Stored dataset items
======
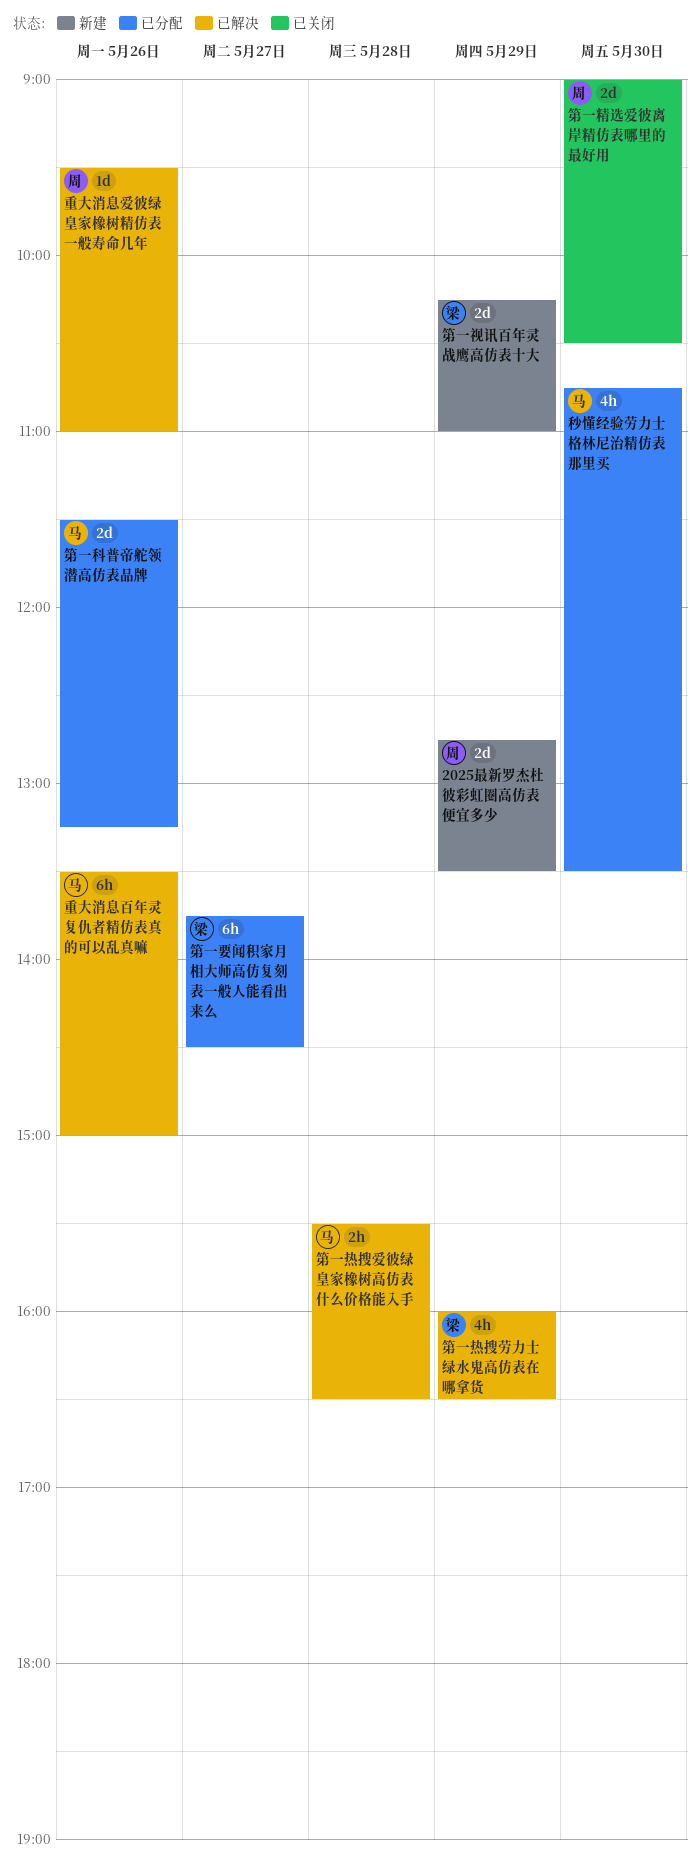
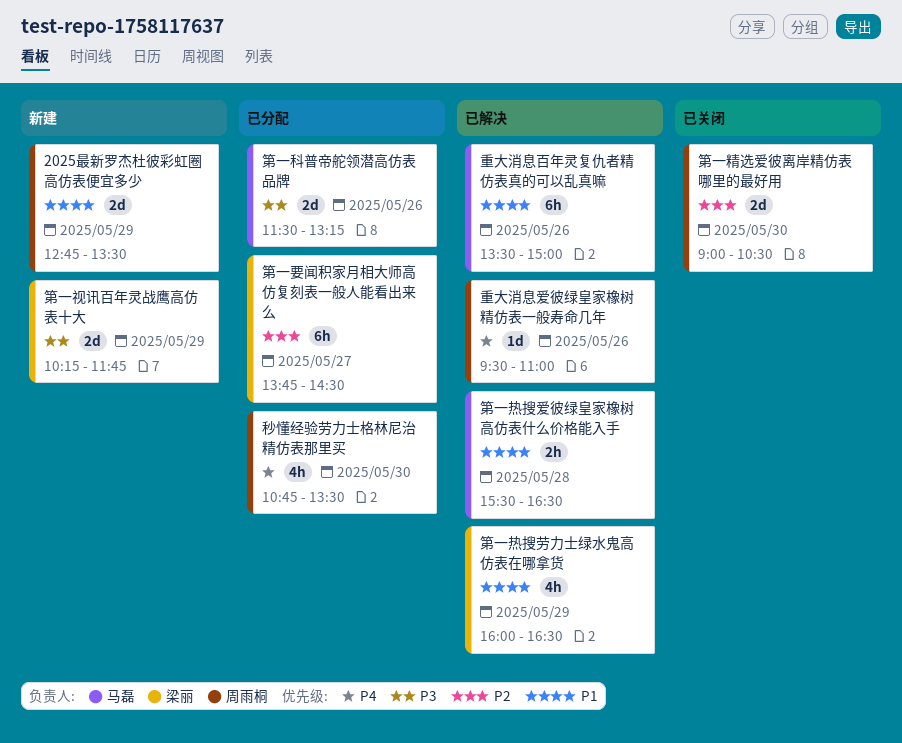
秒懂经验劳力士格林尼治精仿表那里买, owner: 马磊 -> 周雨桐
第一视讯百年灵战鹰高仿表十大, ends: 11:00 -> 11:45

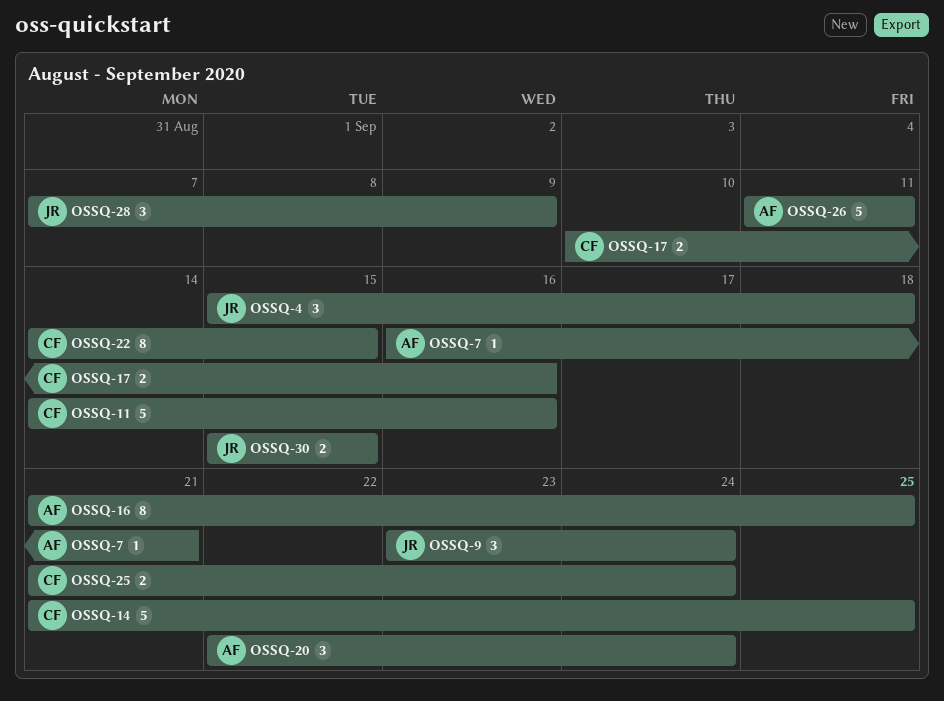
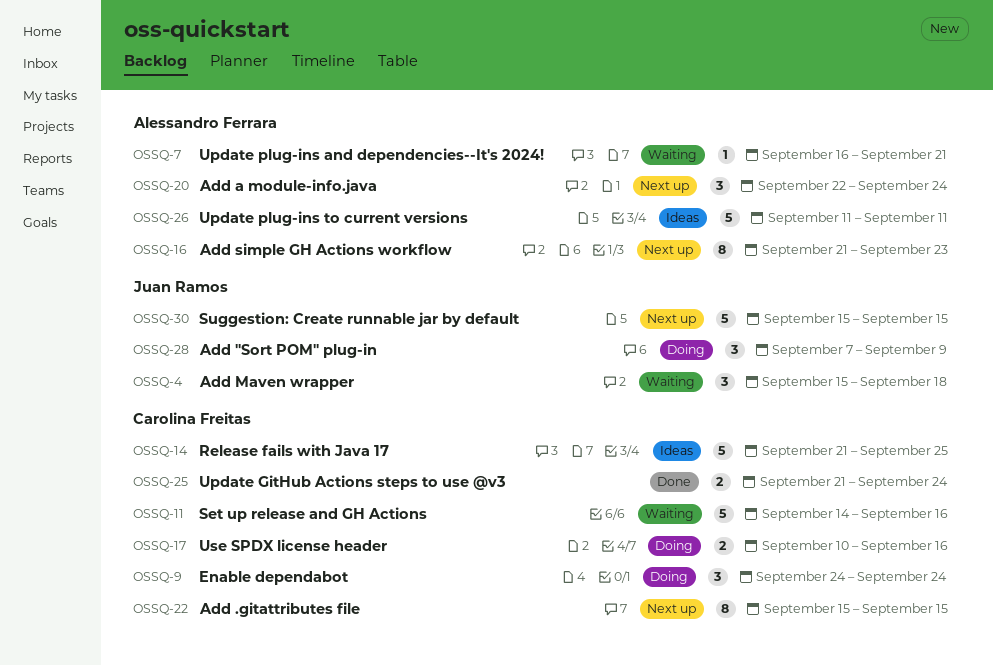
OSSQ-9, owner: Juan Ramos -> Carolina Freitas
OSSQ-9, start: Sep 23 -> Sep 24
OSSQ-16, due: Sep 25 -> Sep 23
OSSQ-22, start: Sep 14 -> Sep 15
OSSQ-30, estimate: 2 -> 5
======
» **THE TASK**: Word for word, quote the lines above. Omit the pictures.

» **WRITTEN RESPONSE**:
秒懂经验劳力士格林尼治精仿表那里买, owner: 马磊 -> 周雨桐
第一视讯百年灵战鹰高仿表十大, ends: 11:00 -> 11:45

OSSQ-9, owner: Juan Ramos -> Carolina Freitas
OSSQ-9, start: Sep 23 -> Sep 24
OSSQ-16, due: Sep 25 -> Sep 23
OSSQ-22, start: Sep 14 -> Sep 15
OSSQ-30, estimate: 2 -> 5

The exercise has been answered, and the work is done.